- SOAL LATIHAN:
1. Daftarkan setiap bilangan yang ditulis dengan angka pada paragraf yang dibuka dengan "Pemilihan Umum (Pemilu) 2024 akan segera berlangsung" dalam teks tentang Pemilu 2024.
2. Lanjutkan teks tentang Pemilu 2024 mulai dari kalimat terakhirnya.

Menuju Pemilu 2024 yang Transparan: Ekosistem Digital dan Regulasi Komprehensif dalam Menghadapi Kekacauan Informasi

Menuju Pemilu 2024 yang Transparan: Ekosistem Digital dan Regulasi Komprehensif dalam Menghadapi Kekacauan Informasi

Ilustrasi Pemilihan Umum (Pemilu) 2024 yang mendukung digitalisasi Indonesia | Digital Bisa: digitalbisa.id

Ilustrasi Pemilihan Umum (Pemilu) 2024 | Niaga Asia: niaga.asia

Pemilihan Umum (Pemilu) 2024 akan segera berlangsung dalam kurang dari satu tahun. Seperti biasa menjelang pemilu, grup percakapan dan media sosial akan dipenuhi dengan informasi yang tidak benar. Terlebih, pada masa kampanye yang akan resmi dimulai 28 November mendatang selama 75 hari sebelum masa tenang dimulai. Namun, hingga saat ini belum ada peraturan teknis yang dilakukan oleh calon peserta pemilu.

- DATA TERSEDIA:
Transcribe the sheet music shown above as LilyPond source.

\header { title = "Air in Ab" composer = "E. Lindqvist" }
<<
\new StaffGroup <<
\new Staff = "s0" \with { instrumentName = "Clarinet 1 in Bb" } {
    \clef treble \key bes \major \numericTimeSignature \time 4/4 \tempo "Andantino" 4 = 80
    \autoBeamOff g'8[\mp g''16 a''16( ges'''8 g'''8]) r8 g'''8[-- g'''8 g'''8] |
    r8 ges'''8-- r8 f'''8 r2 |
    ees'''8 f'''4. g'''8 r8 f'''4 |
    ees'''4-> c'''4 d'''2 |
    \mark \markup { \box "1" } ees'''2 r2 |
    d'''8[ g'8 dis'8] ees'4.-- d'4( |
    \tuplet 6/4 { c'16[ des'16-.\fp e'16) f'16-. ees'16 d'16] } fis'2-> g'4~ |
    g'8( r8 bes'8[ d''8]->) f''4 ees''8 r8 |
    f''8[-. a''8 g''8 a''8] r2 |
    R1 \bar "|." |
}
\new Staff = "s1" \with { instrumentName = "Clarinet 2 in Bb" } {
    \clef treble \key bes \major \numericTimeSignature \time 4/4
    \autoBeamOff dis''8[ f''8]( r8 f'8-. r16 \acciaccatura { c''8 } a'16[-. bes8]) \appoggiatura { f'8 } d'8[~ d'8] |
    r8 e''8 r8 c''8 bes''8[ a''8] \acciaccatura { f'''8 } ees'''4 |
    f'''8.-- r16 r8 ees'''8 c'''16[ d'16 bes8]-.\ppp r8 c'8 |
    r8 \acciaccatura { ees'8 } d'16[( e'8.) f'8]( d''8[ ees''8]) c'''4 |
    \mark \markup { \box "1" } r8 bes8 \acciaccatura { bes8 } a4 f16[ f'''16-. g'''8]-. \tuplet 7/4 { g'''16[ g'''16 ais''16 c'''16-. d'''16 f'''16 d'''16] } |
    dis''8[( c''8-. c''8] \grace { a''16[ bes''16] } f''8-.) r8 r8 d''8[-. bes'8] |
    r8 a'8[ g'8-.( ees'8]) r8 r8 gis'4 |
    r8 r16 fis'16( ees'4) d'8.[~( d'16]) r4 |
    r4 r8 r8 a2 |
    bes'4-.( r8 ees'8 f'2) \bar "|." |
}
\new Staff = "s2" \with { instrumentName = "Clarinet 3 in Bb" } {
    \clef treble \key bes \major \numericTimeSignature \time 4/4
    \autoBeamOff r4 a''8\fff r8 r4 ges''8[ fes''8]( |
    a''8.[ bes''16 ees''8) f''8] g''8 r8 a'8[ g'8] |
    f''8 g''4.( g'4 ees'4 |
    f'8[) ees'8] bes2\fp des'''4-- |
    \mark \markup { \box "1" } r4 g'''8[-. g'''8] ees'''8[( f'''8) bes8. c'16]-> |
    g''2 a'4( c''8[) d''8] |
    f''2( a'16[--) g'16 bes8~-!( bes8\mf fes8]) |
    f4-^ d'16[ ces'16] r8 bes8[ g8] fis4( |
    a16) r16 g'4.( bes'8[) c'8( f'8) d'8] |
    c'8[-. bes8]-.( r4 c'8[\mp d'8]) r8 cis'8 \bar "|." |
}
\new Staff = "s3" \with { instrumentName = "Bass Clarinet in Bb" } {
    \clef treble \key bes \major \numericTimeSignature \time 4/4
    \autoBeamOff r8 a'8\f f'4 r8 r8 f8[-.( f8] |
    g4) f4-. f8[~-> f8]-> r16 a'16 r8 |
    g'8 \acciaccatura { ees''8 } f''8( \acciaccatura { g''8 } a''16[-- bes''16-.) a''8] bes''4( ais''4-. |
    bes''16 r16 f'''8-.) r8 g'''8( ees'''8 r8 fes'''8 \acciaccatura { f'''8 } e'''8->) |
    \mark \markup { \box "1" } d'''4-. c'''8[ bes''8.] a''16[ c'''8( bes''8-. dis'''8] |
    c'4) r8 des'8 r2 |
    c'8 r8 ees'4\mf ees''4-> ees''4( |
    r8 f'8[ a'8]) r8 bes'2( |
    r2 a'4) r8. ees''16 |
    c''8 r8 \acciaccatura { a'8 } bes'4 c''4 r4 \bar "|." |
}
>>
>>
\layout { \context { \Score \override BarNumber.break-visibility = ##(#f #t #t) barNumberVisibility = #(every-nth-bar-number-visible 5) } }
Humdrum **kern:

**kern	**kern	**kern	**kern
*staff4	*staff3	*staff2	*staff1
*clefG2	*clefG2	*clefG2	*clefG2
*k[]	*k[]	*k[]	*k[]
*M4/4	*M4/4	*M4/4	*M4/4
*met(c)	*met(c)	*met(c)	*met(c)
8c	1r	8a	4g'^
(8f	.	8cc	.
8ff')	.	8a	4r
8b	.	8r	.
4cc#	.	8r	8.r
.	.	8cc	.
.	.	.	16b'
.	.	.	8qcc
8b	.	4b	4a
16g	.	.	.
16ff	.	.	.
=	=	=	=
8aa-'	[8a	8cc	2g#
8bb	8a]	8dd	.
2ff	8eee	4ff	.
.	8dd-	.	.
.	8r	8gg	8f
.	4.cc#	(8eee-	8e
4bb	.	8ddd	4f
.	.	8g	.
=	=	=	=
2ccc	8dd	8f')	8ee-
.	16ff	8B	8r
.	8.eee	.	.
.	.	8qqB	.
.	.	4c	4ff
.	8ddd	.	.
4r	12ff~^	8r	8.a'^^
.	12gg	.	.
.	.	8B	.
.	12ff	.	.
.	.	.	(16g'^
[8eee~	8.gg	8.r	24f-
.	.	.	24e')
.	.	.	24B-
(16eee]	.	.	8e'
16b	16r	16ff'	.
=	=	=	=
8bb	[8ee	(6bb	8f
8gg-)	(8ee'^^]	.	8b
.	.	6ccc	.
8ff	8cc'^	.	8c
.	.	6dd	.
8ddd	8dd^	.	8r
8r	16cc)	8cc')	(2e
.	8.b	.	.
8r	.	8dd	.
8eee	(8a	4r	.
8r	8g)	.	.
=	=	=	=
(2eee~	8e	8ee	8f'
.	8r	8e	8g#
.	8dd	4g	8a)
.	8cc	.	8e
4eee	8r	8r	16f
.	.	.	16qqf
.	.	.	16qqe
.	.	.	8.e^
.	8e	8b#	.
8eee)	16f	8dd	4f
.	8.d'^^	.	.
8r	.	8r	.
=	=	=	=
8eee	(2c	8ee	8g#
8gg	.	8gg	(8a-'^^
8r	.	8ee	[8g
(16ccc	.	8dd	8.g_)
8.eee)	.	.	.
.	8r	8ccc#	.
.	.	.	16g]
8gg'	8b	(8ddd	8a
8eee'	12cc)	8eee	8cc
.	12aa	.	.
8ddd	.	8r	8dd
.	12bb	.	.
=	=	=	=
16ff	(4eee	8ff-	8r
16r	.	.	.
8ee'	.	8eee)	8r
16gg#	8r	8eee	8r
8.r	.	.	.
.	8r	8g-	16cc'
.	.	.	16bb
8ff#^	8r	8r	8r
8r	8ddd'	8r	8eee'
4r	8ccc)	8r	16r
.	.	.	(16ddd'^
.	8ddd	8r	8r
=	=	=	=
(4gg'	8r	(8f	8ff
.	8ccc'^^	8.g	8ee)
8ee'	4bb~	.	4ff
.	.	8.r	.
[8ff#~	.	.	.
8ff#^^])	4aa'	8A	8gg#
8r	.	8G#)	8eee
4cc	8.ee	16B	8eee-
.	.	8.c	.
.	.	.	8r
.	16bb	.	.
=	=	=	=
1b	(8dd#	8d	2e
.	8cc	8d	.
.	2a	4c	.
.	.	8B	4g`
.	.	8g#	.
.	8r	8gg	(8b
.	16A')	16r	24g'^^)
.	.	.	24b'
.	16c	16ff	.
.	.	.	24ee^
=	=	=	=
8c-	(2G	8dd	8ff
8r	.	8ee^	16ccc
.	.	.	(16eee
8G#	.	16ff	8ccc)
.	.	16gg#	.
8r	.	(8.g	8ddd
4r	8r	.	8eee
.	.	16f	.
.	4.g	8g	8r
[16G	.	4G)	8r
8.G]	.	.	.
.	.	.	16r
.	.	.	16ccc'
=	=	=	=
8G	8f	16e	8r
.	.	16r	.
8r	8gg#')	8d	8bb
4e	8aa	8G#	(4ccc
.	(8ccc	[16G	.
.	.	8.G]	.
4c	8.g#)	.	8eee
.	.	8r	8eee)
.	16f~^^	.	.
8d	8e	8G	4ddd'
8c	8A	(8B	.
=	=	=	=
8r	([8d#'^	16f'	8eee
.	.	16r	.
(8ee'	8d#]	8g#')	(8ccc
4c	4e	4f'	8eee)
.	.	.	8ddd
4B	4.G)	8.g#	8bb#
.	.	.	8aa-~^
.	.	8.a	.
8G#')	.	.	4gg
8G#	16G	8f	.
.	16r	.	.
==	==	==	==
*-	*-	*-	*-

- KUNCI JAWABAN:
1. 2024, 28 (28 November), 75 (75 hari)

2.
Ditetapkannya penjadwalan masa kampanye dengan mendekati hari pemungutan suara menciptakan celah yang dimanfaatkan oleh calon peserta pemilu, terutama melalui media digital. Oleh karena itu, perlu ada upaya untuk menciptakan ekosistem digital yang demokratis dalam rangka menuju Pemilu 2024. 

Terlebih, kilas balik akan pengalaman dari pemilu sebelumnya, yaitu pada tahun 2014 dan 2019, telah menunjukkan bahwa penyebaran informasi yang tidak benar selama pemilu menyebabkan perpecahan dalam masyarakat. Gangguan informasi tidak hanya mempengaruhi emosi masyarakat, tetapi juga mengganggu proses pemilu itu sendiri. Berakhir, kekacauan informasi semakin marak terjadi dalam penyelenggaraan pemilu.

Menurut data dari Masyarakat Antifitnah Indonesia (Mafindo), 60% dari 1221 berita bohong yang ditemukan pada tahun 2019 terkait dengan pemilu dan menyerang peserta pemilu, proses pemilu, dan lembaga penyelenggara pemilu. Tentu dalam menghadapi Pemilu 2024, diperlukan strategi untuk menghentikan penyebaran disinformasi agar tidak semakin meluas dan menyebabkan polarisasi dalam masyarakat.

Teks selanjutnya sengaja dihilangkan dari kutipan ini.